Doch zunächst wurden die Tagungsteilnehmer/-innen mit dem anlässlich des 175. Jubiläums des Paulskirchenparlaments gedrehten Films über die Freiherren von Gagern und ihre Bedeutung für die Entwicklung der parlamentarischen Demokratie eingestimmt.
Julian Wirth beleuchtete in seinem Vortrag die Geschichte des Hornauer Hofgutes, das sich von 1818 bis 1866 im Eigentum der Familie von Gagern befand. Dabei ging er auch auf einige skurrile Details ein.
So pachtete eine „Witwe Anthes” um die Wende zum 20. Jahrhundert die herrschaftlichen Gebäude und vermarktete sie großspurig als „Schloss Hornau” und Kurpension, bis ihr das die Behörden untersagten.
Andreas Fahrmeir, Professor an der Frankfurter Goethe-Universität, skizzierte die soziale und wirtschaftliche Situation des Herzogtums Nassau, zu dem auch Kelkheim und seine heutigen Stadtteile gehörten, in der vorrevolutionären Zeit, insbesondere den „hungry 40”. Diese Zeit war geprägt von einem starken Bevölkerungswachstum, fehlenden Arbeitsplätzen, aber auch großen regionalen Unterschieden. So profitierte die spätere „Weltkurstadt” Wiesbaden schon von den Anfängen des Tourismus, während im Westerwald große Armut herrschte, die in den „hungrigen” 1840er Jahren durch eine in ganz Europa grassierende Kartoffelkrankheit noch verschärft wurde.

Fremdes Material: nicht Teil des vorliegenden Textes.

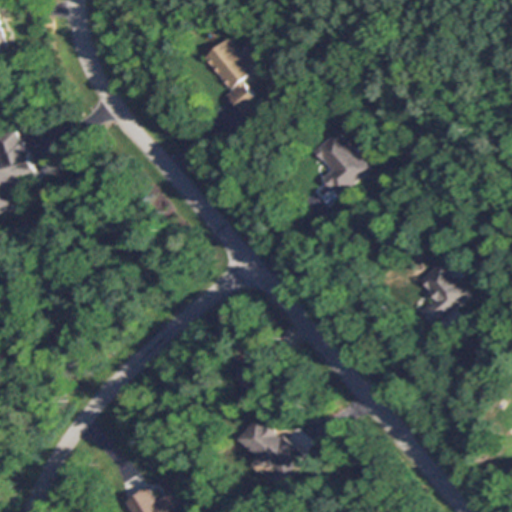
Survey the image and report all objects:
building: (4, 41)
building: (5, 43)
building: (239, 72)
building: (291, 74)
building: (243, 75)
building: (346, 162)
building: (347, 164)
building: (16, 172)
building: (18, 174)
road: (303, 243)
road: (252, 268)
building: (449, 292)
building: (452, 292)
building: (255, 371)
building: (258, 372)
road: (121, 376)
building: (276, 444)
building: (278, 448)
building: (163, 501)
building: (166, 503)
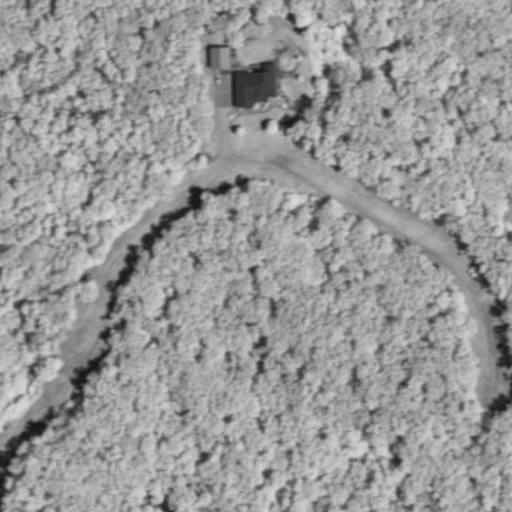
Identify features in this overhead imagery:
building: (215, 55)
building: (250, 84)
road: (232, 157)
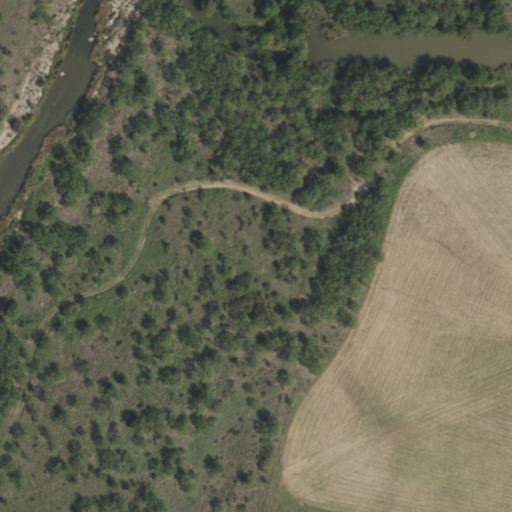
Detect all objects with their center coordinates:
road: (333, 254)
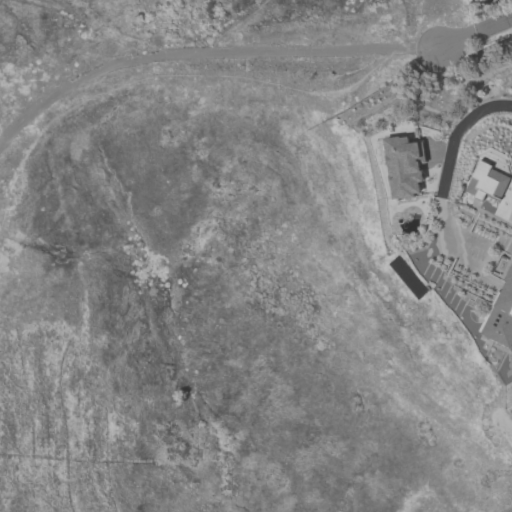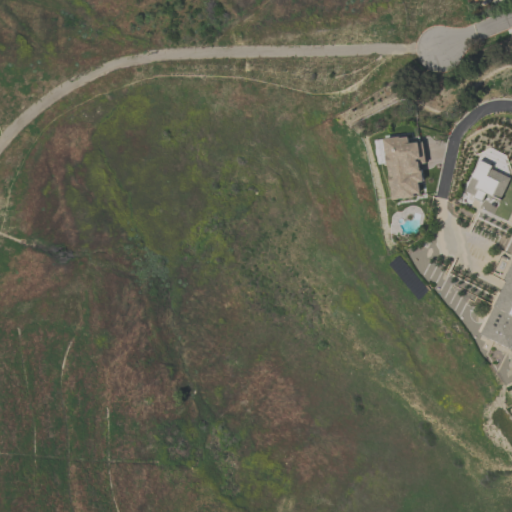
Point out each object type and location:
building: (473, 0)
road: (474, 31)
road: (203, 50)
road: (169, 80)
building: (401, 167)
building: (404, 169)
road: (443, 175)
building: (484, 183)
building: (486, 185)
building: (502, 315)
building: (501, 316)
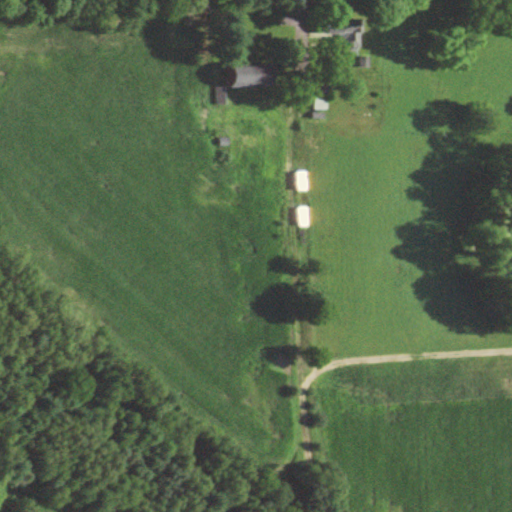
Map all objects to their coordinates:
building: (341, 39)
building: (241, 79)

Torsten Weigelt, stellvertretender Vorsitzender des Kelkheimer Museumsvereins und Autor eines Gagern-Buches, berichtete in seinem Vortrag von der engen Beziehung der Familie zu Nassau.
Diese begann mit Hans Christoph von Gagern, der als Diplomat in Paris maßgeblich an der Entstehung des Herzogtums beteiligt war. Gagerns Unterschrift befindet sich unter der Rheinbundakte, deren Inkrafttreten 1806 gleichzeitig der Gründungsakt für das Herzogtum Nassau war. Im zweiten Teil seines Vortrags ging Weigelt dann auf den jüngsten Sohn Hans Christoph von Gagerns, Maximilian, ein. Dieser trat 1840 in den Nassauer Staatsdienst ein und spielte dann im März 1848 eine wichtige Rolle während der sogennannten „Märzunruhen”. Max, der später ebenso wie sein Bruder Heinrich als Abgeordneter in das Frankfurter Paulskirchenparlament einzog, fungierte in dieser turbulenten Phase erfolgreich als Vermittler zwischen Regierung und Opposition, auch rund um den 4. März, als es in Wiesbaden zu einer spektakulären Volksversammlung mit 30000 bis 40000 Teilnehmern kam.
Zum Ausklang der Tagung verschafften sich die Teilnehmerinnen und Teilnehmer noch im Rahmen einer von Julian Wirth und Torsten Weigelt geleiteten Führung über den Gagernrundweg durch Hornau einen Eindruck von dem ehemaligen Hofgut und den Gagerngräbern.